One of the worries I have about Tesla Motors and the tremendous hype surrounding the upcoming Tesla Roadster – a legitimately tremendous vehicle – is that the realities of the company's offerings won't be as cool or as dramatic as the visions we've all read about and salivated over for the last five months. In that time, I have heard criticism about the EV start-up that says the guys in charge aren't totally committed to anything beyond the Roadster, even though Elon Musk and Martin Eberhard and others have been repeatedly saying - to AutoblogGreen and other news sources - since the beginning that they are.

This is a long-winded way to say I was a bit worried when I saw the headline to this story from Inside Bay Area: "Musk's next frontier: Space" (Musk is one of the main funders of Tesla Motors and helped design the Roadster but now spends a lot of time with Space X). I have not been a doubter that Tesla would really bring us the amazing $50,000 and $30,000 electric family cars in the next few years, but I did worry when I read that. Of course, I needn't have sweated even the slightest bit. I think the editor just wasn't paying much attention to the story beyond the first three paragraphs.

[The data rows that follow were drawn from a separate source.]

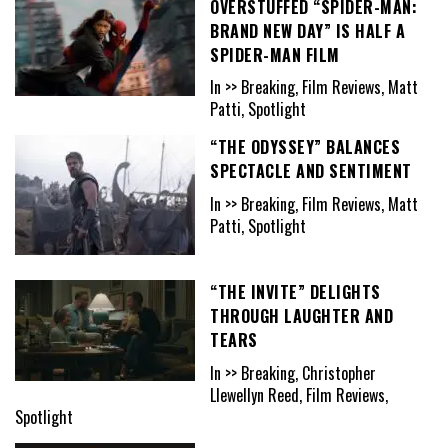
OVERSTUFFED “SPIDER-MAN:
BRAND NEW DAY” IS HALF A
SPIDER-MAN FILM
In >> Breaking, Film Reviews, Matt
Patti, Spotlight
“THE ODYSSEY” BALANCES
SPECTACLE AND SENTIMENT
In >> Breaking, Film Reviews, Matt
Patti, Spotlight
“THE INVITE” DELIGHTS
THROUGH LAUGHTER AND
TEARS
In >> Breaking, Christopher
Llewellyn Reed, Film Reviews,
Spotlight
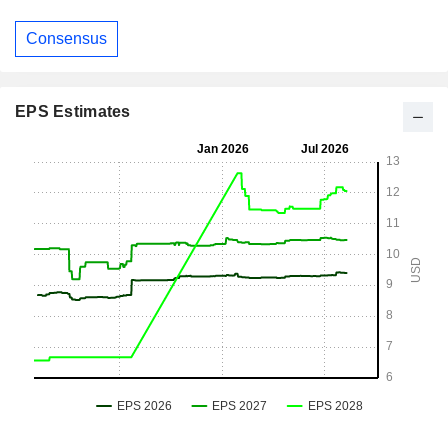
Consensus
EPS Estimates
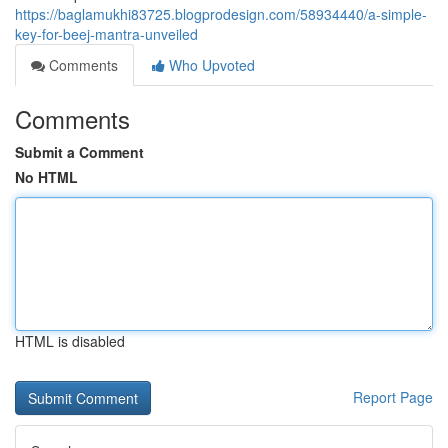
https://baglamukhi83725.blogprodesign.com/58934440/a-simple-
key-for-beej-mantra-unveiled
Comments
Who Upvoted
Comments
Submit a Comment
No HTML
HTML is disabled
Report Page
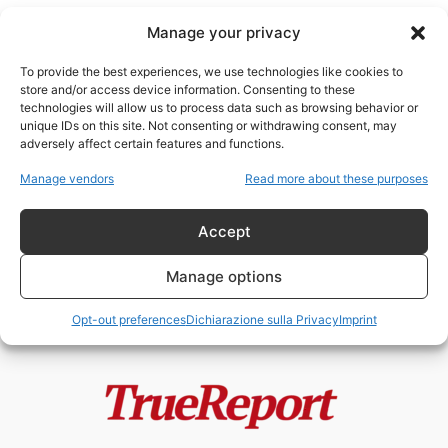
Manage your privacy
To provide the best experiences, we use technologies like cookies to
store and/or access device information. Consenting to these
technologies will allow us to process data such as browsing behavior or
Iran teocratico
unique IDs on this site. Not consenting or withdrawing consent, may
adversely affect certain features and functions.
Iran, potenza del Heartland e
Manage vendors
Read more about these purposes
prigionia teocratica
admin
-
10 Gennaio 2026
Accept
Manage options
Opt-out preferences
Dichiarazione sulla Privacy
Imprint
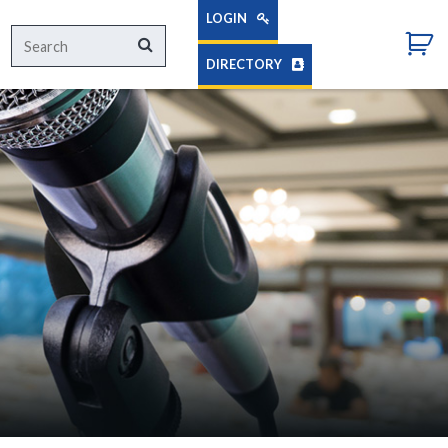
LOGIN
Search
Search
for:
DIRECTORY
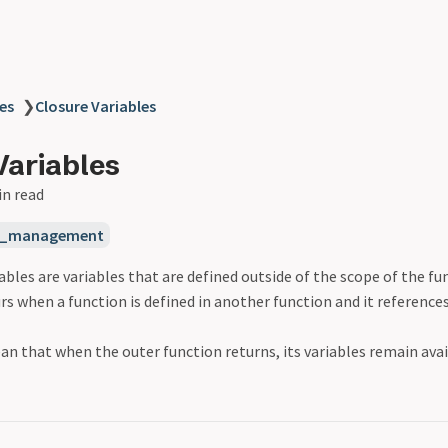
es
❯
Closure Variables
Variables
in read
_management
ables are variables that are defined outside of the scope of the fu
rs when a function is defined in another function and it references
n that when the outer function returns, its variables remain avai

The article, by Matt Nauman, is really just a feature on Musk and Tesla Motors. There's not a lot that will be new to AutoblogGreen readers (although I had forgotten that the Roadster's code name was Dark Star and the family sedan is code named White Star), but I found it a good read (a lot better than this one, from the Pattaya Daily News, which was also written/updated in late December but has absolutely no new news). In the Inside Bay Area article, Musk confirms that the sales goal for the $30,000 electric sedan will be 100,000-plus units a year once it's released and disses Detroit's ability to build an electric car. "They [Detroit] know about eight-cylinder gasoline engines. They have no idea how to build a high-performance, AC-induction electric motor. Or how to build the very sophisticated drive electronics that are necessary to power that," he said.

The thing I take away from the Inside Bay Area article (and headline) is that I should just continue to trust that Tesla Motors will be delivering on their promises and realize that Musk is capable of bringing great electric cars to market while working on rockets. He's just that kind of guy, as he detailed in this blog post. Oh, and I need to let editors be editors.